34. Approximate fig.: ESTimate.

35. WWII arena: ETOEuropean Theater of Operations.

37. "__ my case": I REST.  An indication that you [believe that you have] done enough to prove your point, and no more argument is necessary.  The origin is from courts of law, indicating that an attorney has finished presenting her case to the judge and/or jury.

38. Exec's hire, perhaps: ASST.  Assistant.  N.B. Abbrv.

39. "Tell the truth!": LIAR.  A command presumably issued with no sense of irony to someone you don't believe.

42. Starlike: ASTRAL.  From the Latin astrum, meaning "star."  Relating to actual stars in the sky; or to a supposed nonphysical realm of existence to which various psychic and paranormal phenomena are ascribed, and in which the physical human body is said to have a counterpart.

43. Fox News anchor Smith: SHEP.  [b 1964] He serves as the channel's chief news anchor and as managing editor of the breaking news division.

44. Wading birds: HERONS.  There are 64 known species, some of which are referred to as egrets or bitterns.
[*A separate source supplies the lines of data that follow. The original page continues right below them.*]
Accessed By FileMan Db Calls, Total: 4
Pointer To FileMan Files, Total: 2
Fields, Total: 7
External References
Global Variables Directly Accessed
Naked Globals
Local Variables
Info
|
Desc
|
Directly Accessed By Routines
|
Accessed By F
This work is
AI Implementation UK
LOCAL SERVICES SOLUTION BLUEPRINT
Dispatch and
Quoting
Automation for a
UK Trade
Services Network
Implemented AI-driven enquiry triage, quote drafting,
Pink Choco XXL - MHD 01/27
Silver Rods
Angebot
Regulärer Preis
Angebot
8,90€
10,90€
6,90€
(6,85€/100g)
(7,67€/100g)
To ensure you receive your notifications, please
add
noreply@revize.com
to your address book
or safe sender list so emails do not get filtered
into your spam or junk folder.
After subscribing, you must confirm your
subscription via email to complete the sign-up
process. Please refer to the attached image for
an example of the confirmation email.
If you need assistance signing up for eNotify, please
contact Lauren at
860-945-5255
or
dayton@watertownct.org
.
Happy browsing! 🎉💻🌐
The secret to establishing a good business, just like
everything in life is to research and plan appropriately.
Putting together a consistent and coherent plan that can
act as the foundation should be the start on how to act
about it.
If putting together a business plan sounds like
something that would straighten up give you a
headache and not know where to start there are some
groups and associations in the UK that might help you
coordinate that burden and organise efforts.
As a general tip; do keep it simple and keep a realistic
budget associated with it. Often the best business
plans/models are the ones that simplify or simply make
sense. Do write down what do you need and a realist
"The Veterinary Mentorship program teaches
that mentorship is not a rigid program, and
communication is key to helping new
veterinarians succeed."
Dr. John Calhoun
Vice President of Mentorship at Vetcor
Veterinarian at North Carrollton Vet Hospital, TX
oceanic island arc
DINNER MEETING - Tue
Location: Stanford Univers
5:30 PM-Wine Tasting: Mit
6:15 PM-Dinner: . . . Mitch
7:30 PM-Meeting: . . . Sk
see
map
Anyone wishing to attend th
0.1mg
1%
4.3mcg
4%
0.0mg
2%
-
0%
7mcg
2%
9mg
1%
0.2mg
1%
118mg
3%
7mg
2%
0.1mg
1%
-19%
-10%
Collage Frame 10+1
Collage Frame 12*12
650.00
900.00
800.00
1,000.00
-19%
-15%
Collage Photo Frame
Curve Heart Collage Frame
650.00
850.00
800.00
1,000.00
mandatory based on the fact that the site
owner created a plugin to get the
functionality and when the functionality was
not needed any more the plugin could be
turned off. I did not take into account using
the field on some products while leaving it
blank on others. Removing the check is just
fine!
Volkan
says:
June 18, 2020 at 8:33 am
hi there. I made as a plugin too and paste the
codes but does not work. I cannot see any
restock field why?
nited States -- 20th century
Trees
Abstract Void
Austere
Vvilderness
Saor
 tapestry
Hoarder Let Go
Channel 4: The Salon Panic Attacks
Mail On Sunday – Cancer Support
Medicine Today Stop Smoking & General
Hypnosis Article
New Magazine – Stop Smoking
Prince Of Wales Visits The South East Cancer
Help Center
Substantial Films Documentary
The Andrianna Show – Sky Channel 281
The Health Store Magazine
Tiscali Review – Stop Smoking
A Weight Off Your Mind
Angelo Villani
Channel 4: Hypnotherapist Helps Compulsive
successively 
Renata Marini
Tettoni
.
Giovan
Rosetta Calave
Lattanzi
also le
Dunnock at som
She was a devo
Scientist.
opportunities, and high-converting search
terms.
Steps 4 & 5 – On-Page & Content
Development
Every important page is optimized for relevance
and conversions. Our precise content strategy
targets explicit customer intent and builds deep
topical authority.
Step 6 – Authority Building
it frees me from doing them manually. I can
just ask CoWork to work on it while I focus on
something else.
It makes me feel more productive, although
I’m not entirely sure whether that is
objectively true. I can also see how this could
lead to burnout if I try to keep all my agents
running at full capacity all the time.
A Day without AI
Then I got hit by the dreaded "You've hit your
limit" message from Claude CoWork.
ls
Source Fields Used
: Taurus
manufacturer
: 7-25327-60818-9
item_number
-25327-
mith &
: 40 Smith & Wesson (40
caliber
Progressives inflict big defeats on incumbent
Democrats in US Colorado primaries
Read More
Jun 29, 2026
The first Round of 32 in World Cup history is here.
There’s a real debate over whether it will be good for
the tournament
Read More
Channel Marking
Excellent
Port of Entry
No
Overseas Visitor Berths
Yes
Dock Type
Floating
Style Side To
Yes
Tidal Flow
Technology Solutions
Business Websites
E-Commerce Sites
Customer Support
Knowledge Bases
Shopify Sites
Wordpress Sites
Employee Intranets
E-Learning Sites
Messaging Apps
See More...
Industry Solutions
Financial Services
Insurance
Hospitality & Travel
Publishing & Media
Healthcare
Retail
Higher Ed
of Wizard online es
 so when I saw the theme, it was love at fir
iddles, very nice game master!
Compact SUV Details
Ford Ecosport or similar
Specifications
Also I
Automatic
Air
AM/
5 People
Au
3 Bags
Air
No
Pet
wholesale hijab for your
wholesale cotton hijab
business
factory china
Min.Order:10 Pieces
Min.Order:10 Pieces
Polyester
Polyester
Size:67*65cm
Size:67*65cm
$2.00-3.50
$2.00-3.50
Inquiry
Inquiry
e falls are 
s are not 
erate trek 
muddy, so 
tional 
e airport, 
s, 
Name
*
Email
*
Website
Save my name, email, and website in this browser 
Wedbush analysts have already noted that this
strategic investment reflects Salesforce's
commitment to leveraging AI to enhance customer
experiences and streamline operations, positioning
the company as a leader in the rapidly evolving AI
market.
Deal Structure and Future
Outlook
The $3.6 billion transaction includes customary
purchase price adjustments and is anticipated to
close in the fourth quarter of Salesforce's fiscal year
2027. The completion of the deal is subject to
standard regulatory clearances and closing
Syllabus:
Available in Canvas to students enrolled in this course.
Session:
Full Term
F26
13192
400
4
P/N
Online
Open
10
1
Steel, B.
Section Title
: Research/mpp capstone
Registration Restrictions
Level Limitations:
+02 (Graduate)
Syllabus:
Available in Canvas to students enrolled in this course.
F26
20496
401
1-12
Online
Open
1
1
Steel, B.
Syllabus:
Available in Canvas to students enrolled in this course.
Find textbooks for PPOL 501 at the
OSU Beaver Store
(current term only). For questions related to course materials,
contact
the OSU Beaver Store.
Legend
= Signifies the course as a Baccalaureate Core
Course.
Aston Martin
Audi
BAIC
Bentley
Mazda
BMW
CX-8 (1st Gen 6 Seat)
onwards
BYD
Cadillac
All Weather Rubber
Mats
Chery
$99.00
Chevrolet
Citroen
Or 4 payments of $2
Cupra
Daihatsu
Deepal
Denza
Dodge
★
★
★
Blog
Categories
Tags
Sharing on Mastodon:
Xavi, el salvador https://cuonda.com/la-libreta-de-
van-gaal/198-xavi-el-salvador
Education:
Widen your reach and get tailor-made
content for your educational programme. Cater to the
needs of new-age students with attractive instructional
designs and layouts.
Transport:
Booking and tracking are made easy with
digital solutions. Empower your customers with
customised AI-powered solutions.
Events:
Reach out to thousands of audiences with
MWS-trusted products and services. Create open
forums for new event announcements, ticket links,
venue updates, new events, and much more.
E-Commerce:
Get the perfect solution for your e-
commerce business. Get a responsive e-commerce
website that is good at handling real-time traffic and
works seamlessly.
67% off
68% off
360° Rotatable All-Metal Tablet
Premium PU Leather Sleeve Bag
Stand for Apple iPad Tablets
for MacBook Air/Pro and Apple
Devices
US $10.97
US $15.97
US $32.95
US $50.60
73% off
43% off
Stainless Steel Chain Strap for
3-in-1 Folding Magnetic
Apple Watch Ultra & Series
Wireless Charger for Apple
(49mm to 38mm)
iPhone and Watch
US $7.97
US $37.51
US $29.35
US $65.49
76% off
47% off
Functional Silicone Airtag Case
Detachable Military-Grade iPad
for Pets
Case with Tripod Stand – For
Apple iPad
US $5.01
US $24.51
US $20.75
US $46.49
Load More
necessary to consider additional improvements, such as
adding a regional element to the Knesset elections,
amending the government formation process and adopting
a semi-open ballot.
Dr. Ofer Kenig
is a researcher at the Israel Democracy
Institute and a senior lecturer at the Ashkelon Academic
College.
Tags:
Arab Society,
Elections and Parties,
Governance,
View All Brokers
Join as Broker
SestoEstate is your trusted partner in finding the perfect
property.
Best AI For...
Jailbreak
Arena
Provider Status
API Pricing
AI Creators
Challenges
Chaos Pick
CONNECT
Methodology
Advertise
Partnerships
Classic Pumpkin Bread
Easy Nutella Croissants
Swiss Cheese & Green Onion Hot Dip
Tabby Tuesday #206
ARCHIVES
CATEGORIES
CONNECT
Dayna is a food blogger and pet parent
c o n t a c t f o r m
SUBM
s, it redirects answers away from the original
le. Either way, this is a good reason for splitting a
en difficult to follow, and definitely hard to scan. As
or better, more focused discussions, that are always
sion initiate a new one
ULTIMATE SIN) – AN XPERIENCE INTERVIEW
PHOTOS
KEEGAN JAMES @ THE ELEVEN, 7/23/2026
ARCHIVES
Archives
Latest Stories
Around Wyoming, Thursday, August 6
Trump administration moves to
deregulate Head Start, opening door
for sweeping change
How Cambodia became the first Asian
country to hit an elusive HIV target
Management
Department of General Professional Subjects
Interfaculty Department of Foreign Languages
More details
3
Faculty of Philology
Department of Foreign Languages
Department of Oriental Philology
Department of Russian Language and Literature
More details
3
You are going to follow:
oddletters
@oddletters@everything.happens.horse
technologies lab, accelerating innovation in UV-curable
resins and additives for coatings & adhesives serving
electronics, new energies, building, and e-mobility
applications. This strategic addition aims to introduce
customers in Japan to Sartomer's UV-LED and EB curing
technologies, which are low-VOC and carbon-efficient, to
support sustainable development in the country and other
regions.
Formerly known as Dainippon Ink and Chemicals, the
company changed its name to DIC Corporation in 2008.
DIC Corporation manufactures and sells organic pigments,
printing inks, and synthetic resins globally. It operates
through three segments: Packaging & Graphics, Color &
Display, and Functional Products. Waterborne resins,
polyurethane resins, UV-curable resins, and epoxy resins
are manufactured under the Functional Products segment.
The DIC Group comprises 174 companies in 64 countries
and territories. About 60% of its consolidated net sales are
I got this pic of a great blue heron on the grounds where my mom was in hospice in 2015.

46. Five-time Olympic swimming gold medalist Ledecky: KATIE.

47. Missouri river: OSAGE.   A 276-mile-long tributary of the Missouri River in central Missouri, draining a mostly rural area of 15,300 square miles.

48. "Pet" irritation: PEEVE.  We all have one, right?  My petty pet PEEVE is gratuitous verberization - the morphing of perfectly fine nouns into completely unneeded verbs.  "Parenting" frex.  Grrrrrrr!   What's yours?
49. High dos:
AFROS.  Hair dos, a la Jackson Five.

50. Greek marketplace: AGORA.  A public space used for assemblies and markets.

51. Smelling of mold: MUSTY.  A damp, vaguely unpleasant odor associated with mold, mildew or decay.

52. Lithographer James: IVES. [1824 - 1895]  He oversaw the business and financial side of the Currier and Ives print-making firm.

53. No. on a new car window: MSRPManufacturer's Suggested Retail Price.

57. Misery: WOE.  Great sorrow or distress.

58. CD predecessors: LPS.  Differently formatted discs for recording and playback of music or other audio presentations.

59. Breakfast grain: OAT. A cereal grain, Avena Sativa, grown for its seed.  It is suitable for both humans and livestock.

On that nutritious note, our journey ends.  A very well constructed, thematically rich puzzle, though I had my nits.  Hope it gets your Wednesday off to a good start.